There are three ways to approach lemmatization: index expansion, query expansion and by reduction. Index expansion will store the lemma values in the index which will have an impact to the size of the index, but querying will be faster. Query expansion will have the opposite affect: making the index smaller but impacting query performance. Expansion by reduction will store the reduced lemma value in the index and the query terms will be reduced to the same lemma value. This is out of scope of this article, but Expansion by reduction is basically a middle ground.
Applying What We Learned
This is a lot to consume for a newcomer to FAST, let alone Enterprise Search. But I wanted to introduce you to some of the considerations you need to be thinking about when designing a FAST implementation. The goal is a low index latency (time to make a document searchable) and to maximize query per seconds. Some things you should consider right off the bat are:
- Establish dedicated machines for searching and indexing. Rows can always be added to increase capacity or to improve performance.

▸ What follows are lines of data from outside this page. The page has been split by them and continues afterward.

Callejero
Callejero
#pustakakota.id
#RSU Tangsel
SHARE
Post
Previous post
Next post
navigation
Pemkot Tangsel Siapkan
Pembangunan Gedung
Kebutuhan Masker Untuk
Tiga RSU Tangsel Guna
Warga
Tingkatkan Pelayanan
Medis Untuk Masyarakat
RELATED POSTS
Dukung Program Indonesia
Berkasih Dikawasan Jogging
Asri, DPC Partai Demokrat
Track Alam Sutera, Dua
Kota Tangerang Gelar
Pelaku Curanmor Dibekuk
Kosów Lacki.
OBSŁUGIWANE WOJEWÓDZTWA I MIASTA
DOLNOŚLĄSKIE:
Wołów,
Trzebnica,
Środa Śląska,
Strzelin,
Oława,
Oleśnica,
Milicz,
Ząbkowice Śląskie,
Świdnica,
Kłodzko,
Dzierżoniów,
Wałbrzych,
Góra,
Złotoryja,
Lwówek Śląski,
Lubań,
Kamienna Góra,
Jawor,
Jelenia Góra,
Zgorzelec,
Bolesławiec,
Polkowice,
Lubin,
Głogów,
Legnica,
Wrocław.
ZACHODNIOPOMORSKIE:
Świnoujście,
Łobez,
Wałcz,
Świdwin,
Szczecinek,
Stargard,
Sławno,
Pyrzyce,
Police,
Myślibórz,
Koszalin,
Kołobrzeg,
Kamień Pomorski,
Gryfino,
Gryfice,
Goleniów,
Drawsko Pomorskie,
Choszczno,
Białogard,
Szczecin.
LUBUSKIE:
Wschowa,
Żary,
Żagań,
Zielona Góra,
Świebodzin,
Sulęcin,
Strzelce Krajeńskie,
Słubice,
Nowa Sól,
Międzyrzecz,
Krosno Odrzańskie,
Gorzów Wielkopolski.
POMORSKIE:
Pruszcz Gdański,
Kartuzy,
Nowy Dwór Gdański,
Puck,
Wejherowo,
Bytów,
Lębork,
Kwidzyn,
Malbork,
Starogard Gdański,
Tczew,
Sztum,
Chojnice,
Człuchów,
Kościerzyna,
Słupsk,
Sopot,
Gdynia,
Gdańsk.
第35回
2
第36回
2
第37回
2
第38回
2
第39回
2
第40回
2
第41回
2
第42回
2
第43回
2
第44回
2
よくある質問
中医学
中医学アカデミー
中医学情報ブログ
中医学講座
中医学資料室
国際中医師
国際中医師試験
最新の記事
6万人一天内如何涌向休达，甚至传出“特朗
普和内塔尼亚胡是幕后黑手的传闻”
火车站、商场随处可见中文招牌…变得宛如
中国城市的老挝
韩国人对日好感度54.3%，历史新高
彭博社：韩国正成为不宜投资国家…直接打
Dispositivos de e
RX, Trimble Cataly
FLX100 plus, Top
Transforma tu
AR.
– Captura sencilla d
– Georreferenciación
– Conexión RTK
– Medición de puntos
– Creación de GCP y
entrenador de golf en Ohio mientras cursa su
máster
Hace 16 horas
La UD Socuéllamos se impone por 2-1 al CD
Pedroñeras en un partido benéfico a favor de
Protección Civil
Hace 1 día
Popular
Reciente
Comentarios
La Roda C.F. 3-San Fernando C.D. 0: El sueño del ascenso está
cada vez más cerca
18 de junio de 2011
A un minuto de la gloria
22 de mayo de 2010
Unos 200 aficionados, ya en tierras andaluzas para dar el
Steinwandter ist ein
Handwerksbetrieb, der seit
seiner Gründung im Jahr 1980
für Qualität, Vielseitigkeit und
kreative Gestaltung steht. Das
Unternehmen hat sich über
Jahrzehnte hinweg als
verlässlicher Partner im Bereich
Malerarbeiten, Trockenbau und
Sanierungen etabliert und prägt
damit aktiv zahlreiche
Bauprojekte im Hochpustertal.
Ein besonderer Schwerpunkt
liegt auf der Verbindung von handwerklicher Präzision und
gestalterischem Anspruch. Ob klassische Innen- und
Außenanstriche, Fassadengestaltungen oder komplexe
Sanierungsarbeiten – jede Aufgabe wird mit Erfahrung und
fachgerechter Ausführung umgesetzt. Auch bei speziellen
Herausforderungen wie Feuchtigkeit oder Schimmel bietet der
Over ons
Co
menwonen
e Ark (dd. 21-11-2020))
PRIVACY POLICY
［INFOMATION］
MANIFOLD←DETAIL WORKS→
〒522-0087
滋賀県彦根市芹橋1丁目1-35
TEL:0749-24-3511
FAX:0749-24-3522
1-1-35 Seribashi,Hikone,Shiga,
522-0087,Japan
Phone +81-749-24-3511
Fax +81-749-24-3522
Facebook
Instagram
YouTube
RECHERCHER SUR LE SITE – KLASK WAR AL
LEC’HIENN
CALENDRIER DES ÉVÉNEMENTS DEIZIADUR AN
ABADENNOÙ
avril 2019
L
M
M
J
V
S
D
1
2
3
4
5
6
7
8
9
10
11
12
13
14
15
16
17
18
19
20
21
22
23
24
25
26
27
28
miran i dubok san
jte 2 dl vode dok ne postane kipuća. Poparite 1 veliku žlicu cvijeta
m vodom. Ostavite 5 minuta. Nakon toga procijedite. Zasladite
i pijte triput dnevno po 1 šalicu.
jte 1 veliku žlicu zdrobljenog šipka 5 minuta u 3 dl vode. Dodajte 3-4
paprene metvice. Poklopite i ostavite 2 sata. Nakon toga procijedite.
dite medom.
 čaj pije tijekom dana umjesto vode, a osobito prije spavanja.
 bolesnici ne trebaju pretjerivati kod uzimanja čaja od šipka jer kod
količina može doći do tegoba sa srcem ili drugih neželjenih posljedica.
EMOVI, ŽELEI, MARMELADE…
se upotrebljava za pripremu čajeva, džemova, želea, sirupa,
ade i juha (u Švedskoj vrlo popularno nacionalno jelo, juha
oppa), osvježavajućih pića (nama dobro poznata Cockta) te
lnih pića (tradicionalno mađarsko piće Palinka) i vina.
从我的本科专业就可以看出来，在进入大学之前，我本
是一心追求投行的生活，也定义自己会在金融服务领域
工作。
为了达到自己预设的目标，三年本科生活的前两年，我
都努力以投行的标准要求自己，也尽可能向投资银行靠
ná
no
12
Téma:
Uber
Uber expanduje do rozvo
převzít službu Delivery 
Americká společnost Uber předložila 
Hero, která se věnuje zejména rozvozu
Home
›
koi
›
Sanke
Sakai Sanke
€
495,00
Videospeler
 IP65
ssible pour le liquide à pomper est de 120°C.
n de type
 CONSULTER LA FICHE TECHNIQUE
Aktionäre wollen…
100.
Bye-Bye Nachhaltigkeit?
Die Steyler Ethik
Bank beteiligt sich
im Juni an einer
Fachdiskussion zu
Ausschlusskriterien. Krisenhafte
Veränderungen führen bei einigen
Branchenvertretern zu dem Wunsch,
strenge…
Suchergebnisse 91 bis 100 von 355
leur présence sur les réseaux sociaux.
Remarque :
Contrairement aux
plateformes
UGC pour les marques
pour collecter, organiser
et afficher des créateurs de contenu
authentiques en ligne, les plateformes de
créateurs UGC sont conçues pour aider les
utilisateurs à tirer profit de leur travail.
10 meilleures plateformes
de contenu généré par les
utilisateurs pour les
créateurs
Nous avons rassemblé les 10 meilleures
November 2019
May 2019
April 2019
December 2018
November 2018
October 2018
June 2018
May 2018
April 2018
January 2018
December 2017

- Try to process documents and index during periods when you know there will be a low amount of queries.
- Try to use machines with high disk speed, 8 GB RAM, and multiple cores.
- Only use the features that you need (for example, turn off lemmatization if you do not need it).
- Optimize the document processing so that it is efficient.
Depending on the business rules you have to support, you will have to scale the components to different machines. Here is an example:
In this small farm, the first machine is dedicated to receiving content and then processing that content. The second machine is devoted to building indexes that can be searched. The third machine is devoted to accepting queries, performing searches, and returning query results.
Some benefits of this configuration are:
- A level of redundancy is created in that Search results can still be returned if the other components should fail (which is important).
- Hardware is dedicated for searching and indexing.
- It is easy to scale by adding more search and index nodes.
Some drawbacks of this configuration are:
- Latency will be introduced when copying the index from the Index Node to the Search Node.
- There is no redundancy for each specific component.
Here is another strategy for FAST configuration:
In this case both the Index and Search Nodes are placed onto the same machine. Why would you do that? Because there could be data that when updated must be available very quickly. We have reduced that time because the index does not have to be copied between machines. Obviously, issues can arise in this configuration if indexing was to occur on a regular basis and if there are lots of users concurrently running queries.
We know that FAST can run perfectly well on one or two servers and that can even make sense in some environments. Still, more servers will be required to support the proper level of redundancy and performance required by production users. Simply take the information provided here and scale the environment based on your business requirements. Knowing the answers to the questions presented at the beginning of this posting is critical and will ensure that you have a successful and sustainable implementation.